Chapter Four covers agitation and aggression, common problems in psychiatric emergencies. There is an extensive discussion of the pathophysiology of these behaviors, which I found a distraction from the focus on understanding their immediate precipitants and effective interventions. Violence is a common sequel of agitation, and the section on assessment covers the range of factors known to be associated with violence. If there was one aspect of this section I would like to have seen covered in more depth it is the role of substance abuse in violence, and the implications for treatment. The chapter reviews the options of treatment settings, and provides some sensible advice on verbal and behavioral interventions, including restraint and seclusion. The final section of the chapter considers pharmacological interventions, with the authors favoring benzodiazepines as the pharmacological agents of choice for reducing arousal.

The final chapter on psychosocial interventions is a welcome inclusion. The chapter takes the view, consistent with the literature on crisis intervention, that a psychiatric emergency is an opportunity for change, even if that change does not occur in the current period of contact. The authors contrast procedural and process approaches to the psychiatric interview, emphasizing that with appropriate attention to the immediate and medium-term needs of the patient, the objectives of both can be met. The interview can achieve the dual function of obtaining necessary information about risk, as well establish a therapeutic alliance that will contribute to greater engagement and, ultimately, to improved outcome. Models of psychosocial intervention are outlined and illustrated with short vignettes demonstrating the responses that typify each approach. The limitations of using cognitive, psychodynamic, and behavioral approaches are acknowledged, and their application to psychiatric emergencies is discussed in terms of the likely barriers to their use caused by clinical features of presenting problems. This makes this section practically useful, although effective use of any of these models requires some background in the theory and practice particular to each of them. The chapter takes a realistic approach to the constraints under which psychiatric emergency work takes place. Sense of coercion, agitation and anxiety, and aspects of the physical environment are all acknowledged as limitations on how much therapeutic interpersonal work can be achieved in the emergency setting. Nevertheless the emergency is regarded as an opportunity to begin the task of change with the important objective of preventing future presentations.
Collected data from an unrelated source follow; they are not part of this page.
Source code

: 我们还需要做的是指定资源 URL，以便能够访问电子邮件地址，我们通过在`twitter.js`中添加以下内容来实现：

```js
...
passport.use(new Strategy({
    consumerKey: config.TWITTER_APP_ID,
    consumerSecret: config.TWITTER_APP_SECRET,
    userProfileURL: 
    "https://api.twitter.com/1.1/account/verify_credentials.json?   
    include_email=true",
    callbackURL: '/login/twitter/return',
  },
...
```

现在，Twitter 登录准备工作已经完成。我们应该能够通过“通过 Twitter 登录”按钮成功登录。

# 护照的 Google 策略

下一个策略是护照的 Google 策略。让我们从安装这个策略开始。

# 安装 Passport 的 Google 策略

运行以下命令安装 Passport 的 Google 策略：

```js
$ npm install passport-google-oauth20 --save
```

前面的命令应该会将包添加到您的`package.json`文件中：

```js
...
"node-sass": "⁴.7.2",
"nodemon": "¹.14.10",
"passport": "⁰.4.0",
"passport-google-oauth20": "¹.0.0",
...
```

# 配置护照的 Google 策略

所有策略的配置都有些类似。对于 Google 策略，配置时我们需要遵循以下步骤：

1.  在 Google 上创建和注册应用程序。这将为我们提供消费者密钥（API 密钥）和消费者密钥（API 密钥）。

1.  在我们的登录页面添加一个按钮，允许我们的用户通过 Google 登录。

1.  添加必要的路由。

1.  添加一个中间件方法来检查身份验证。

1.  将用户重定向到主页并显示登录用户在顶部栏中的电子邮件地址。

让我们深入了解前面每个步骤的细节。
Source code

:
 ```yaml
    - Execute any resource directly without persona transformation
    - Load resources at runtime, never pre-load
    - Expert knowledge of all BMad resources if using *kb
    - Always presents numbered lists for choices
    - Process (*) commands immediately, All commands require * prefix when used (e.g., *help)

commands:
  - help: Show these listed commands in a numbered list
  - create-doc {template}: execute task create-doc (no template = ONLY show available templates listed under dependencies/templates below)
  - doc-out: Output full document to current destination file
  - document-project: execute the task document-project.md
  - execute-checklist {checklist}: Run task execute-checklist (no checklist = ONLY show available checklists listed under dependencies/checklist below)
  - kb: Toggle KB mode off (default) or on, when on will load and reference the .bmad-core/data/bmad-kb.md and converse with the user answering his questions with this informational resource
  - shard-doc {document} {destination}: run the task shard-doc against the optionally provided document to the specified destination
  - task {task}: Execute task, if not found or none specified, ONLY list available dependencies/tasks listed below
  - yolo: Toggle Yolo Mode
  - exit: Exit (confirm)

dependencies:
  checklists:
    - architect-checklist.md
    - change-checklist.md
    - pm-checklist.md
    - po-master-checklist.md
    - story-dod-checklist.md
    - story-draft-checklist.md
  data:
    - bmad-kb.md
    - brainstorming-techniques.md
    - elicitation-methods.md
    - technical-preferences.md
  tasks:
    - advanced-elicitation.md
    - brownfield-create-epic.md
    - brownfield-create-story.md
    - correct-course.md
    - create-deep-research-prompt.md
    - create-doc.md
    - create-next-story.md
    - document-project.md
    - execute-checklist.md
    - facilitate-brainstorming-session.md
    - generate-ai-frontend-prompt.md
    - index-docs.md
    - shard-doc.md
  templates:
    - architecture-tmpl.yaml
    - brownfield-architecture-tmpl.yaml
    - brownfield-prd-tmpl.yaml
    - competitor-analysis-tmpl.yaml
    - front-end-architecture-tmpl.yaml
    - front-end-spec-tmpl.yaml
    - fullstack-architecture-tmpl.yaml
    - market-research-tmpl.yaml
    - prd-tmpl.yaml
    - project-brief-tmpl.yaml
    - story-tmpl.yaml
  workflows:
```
In a book which aims to provide an overview there will inevitably be omissions. The needs of specific populations such as children and adolescents, older people, and those whose primary problems derive from substance misuse are not specifically covered. The book is written in plain language, and in a readable style. It is very well referenced, providing adequate opportunity to readers to pursue issues of particular concern in greater depth. The focus on psychiatric assessment and diagnosis is balanced by discussion of psychological and social factors, and there is a concern throughout to provide care to the least restrictive standard. For a clinician new to psychiatric emergency work, or a generalist clinician wishing to broaden their understanding of psychiatric emergencies it is a useful introduction; experienced clinicians may want a more in-depth coverage. The book is recommended to mental health workers, and especially to students and especially to those new to psychiatric emergency work. It would be a useful resource in libraries for students of health and medical studies.

 

2003 Tony O'Brien

 

Tony O'Brien, Senior Lecturer, School of Nursing, University Auckland, New Zealand.